Maybe such explanations are even more interesting for surreal or supernatural fiction, where a simple autobiographical explanation isn't available from the story itself.

And maybe, also, it's only wannabe writers who read the author's notes so avidly? I don't know, but as soon as I decided to put out some stories in a self published collection, I knew I'd do some notes of my own for them.

In order to give people a taster of what The Other Room contains I'm going to start posting these notes on this blog as a sneak preview (they may need editing slightly from the versions that will appear in the actual book to avoid spoilers). I start with the title story itself...


The Other Room

I've the kind of job where I occasionally have to stay in hotel rooms on my own, but not often enough to get used to it. And there's something weird about the experience, a sense of anonymity to go alongside the anonymity of the cheap hotel rooms themselves - no one knows you. You could be anyone.

Returning from the hotel bar on one of these occasions, I put my hotel swipe-card in the wrong door. Although nothing happened the thought occurred to me - what if it had opened? This story pretty much wrote itself after that initial thought. I didn't plan it, and things I wrote without thinking turned out felicitously, such as the whole Waits/Straw thing. If I'd planned that before hand, I would have spent ages getting two names which were exact reversals of each other. But of course the world outside the Other Room isn't an exact opposite of our own.

I chose this as the title for this collection because reading fiction, in particularly weird or fantastical fiction is like stepping into a strange room. One where everything initially seems familiar and safe, but you still feel that something, somewhere, is off-key...

Home Time

I'm sure it will surprise no one that I wrote this whilst living in Oxford; like the central character I did grow up in a Nottinghamshire mining village, although the one presented in the story is an exaggeration.

This was originally going to be a much longer piece, but in order to submit it to a magazine I had to slim it down to make it fit a lower word count.

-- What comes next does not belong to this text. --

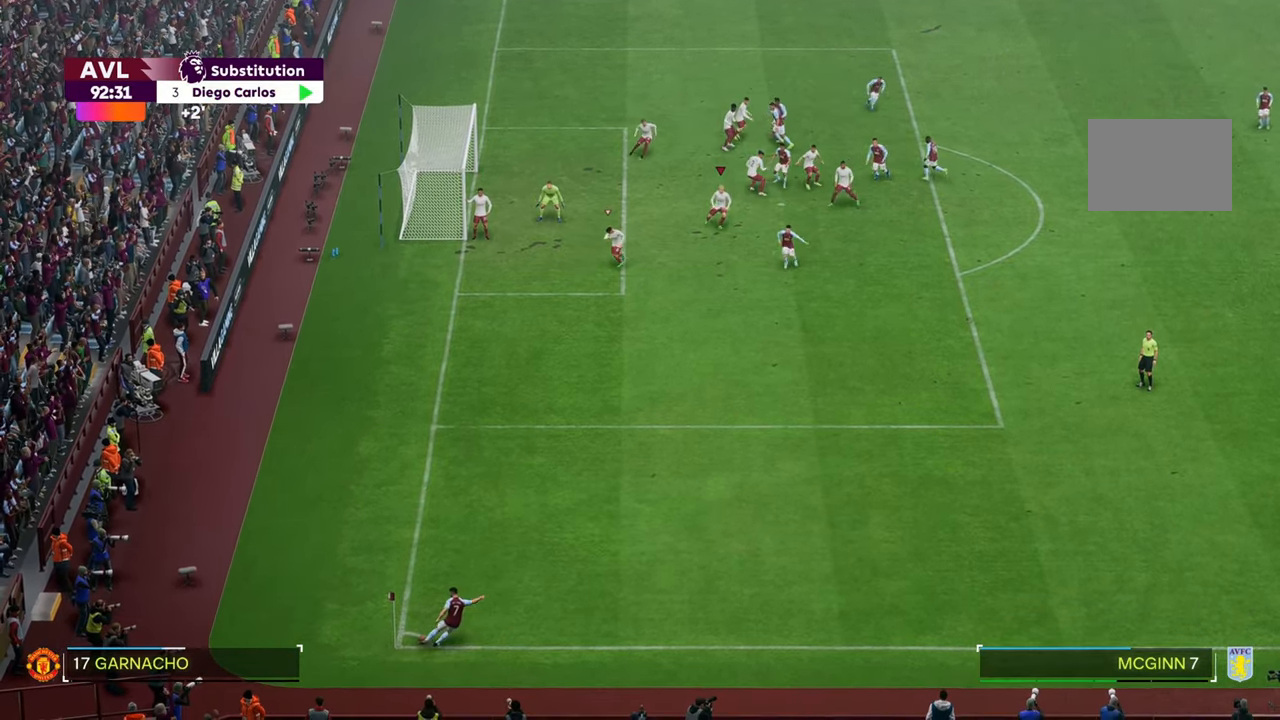
{"buttons": ["R2"], "left_stick": "down", "right_stick": "center", "events": []}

They rejected it, but fortunately Morpheus Tales accepted it - my first accepted piece of fiction.

Slimming this down made it better, I think; the whole thing now pivots around the garbled quotation from Larkin. The poem is The Explosion from High Windows.

I see this as a ghost story, for what are ghosts but the past come back for us?

Some Stories for Escapists

I wrote a ton of these while I was at university; I think I was inspired both by Labyrinths by Borges and Stephen King's description of horror archetypes in his non-fiction exploration of the genre Dance Macabre. I interlaced these archetypes with personal, subjective views of my own on horror stories...  The result was rubbish, but that's fine - every writer needs to write some rubbish before they become any good. And being at university gives you a perfect opportunity to write such rubbish, particularly if it is pretentious rubbish, which this certainly was. Fortunately I put the finished thing in a drawer and never showed anyone.

About ten years later I mined and revised the best bits from the bloated original when I first saw the phrase 'flash fiction' on some trendy new website. 



To Be Continued...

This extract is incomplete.